# THE DATA

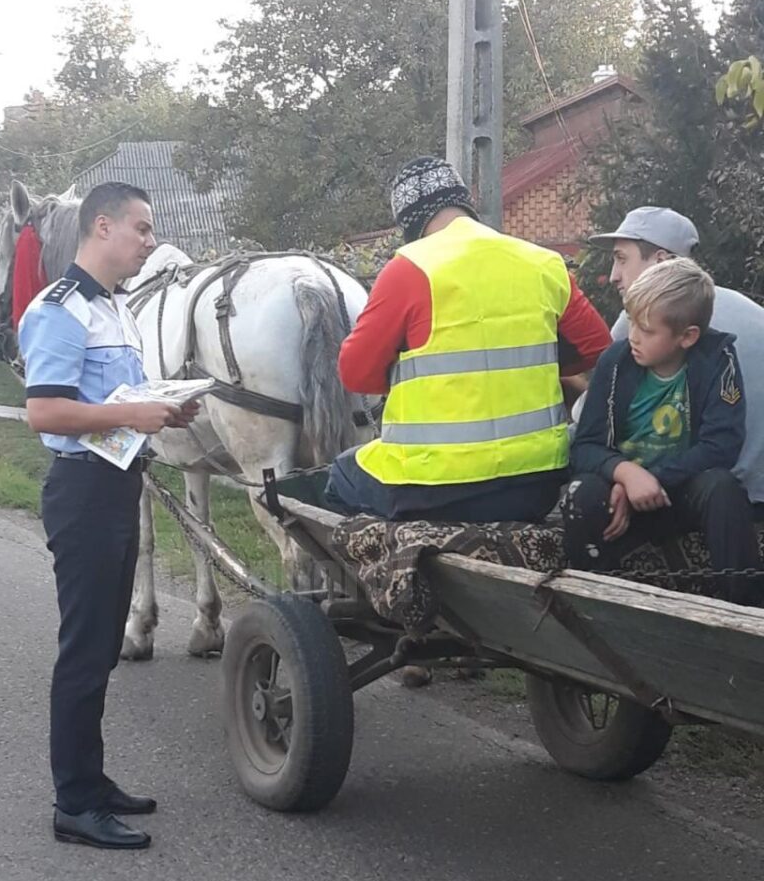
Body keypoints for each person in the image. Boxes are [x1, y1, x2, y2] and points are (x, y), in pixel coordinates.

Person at [20, 182, 199, 850]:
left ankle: (91, 783)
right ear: (102, 226)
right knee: (85, 650)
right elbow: (45, 410)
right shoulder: (61, 308)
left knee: (100, 650)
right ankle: (74, 803)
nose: (151, 242)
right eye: (142, 229)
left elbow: (114, 400)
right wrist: (132, 413)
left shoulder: (115, 307)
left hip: (118, 484)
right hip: (84, 492)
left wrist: (164, 410)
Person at [325, 156, 612, 522]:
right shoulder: (544, 263)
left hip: (432, 489)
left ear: (409, 223)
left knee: (341, 475)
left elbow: (355, 373)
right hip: (537, 484)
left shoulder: (410, 267)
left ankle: (382, 558)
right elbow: (596, 347)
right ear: (465, 204)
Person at [563, 257, 761, 604]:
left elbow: (721, 446)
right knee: (582, 493)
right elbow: (587, 445)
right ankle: (592, 598)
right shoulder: (616, 361)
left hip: (679, 490)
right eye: (632, 323)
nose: (634, 337)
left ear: (687, 336)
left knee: (723, 487)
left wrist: (652, 479)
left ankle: (745, 605)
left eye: (647, 330)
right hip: (618, 492)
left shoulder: (718, 360)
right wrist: (625, 474)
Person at [588, 206, 764, 506]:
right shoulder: (749, 310)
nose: (614, 275)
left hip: (694, 490)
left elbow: (590, 428)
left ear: (661, 261)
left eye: (622, 259)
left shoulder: (643, 322)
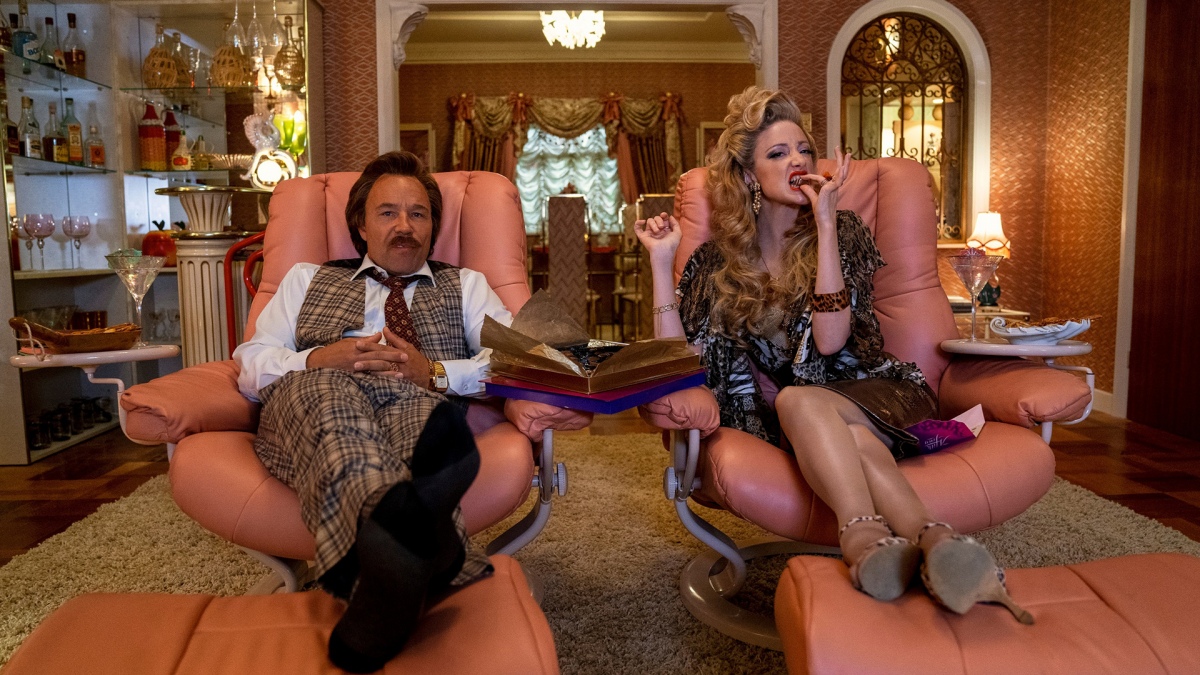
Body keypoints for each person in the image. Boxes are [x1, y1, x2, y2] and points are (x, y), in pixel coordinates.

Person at [635, 87, 1031, 623]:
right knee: (845, 435)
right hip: (810, 426)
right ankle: (936, 542)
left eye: (804, 149)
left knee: (799, 400)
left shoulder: (842, 231)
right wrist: (662, 264)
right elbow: (677, 357)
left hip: (880, 393)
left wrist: (824, 222)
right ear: (748, 175)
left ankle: (860, 537)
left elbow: (829, 340)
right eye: (778, 153)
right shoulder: (714, 261)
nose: (797, 160)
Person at [233, 150, 515, 671]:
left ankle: (385, 588)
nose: (405, 226)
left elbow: (514, 360)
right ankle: (431, 546)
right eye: (388, 213)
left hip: (413, 396)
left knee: (425, 423)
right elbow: (250, 364)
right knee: (330, 400)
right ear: (361, 225)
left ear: (433, 227)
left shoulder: (468, 285)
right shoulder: (305, 278)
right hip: (311, 398)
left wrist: (434, 373)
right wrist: (317, 358)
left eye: (418, 214)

# EXERCISE
Determine how many lines in the data above contain the string "knee". Give nothing except the number.

# OUTPUT FOR THIS TASK
9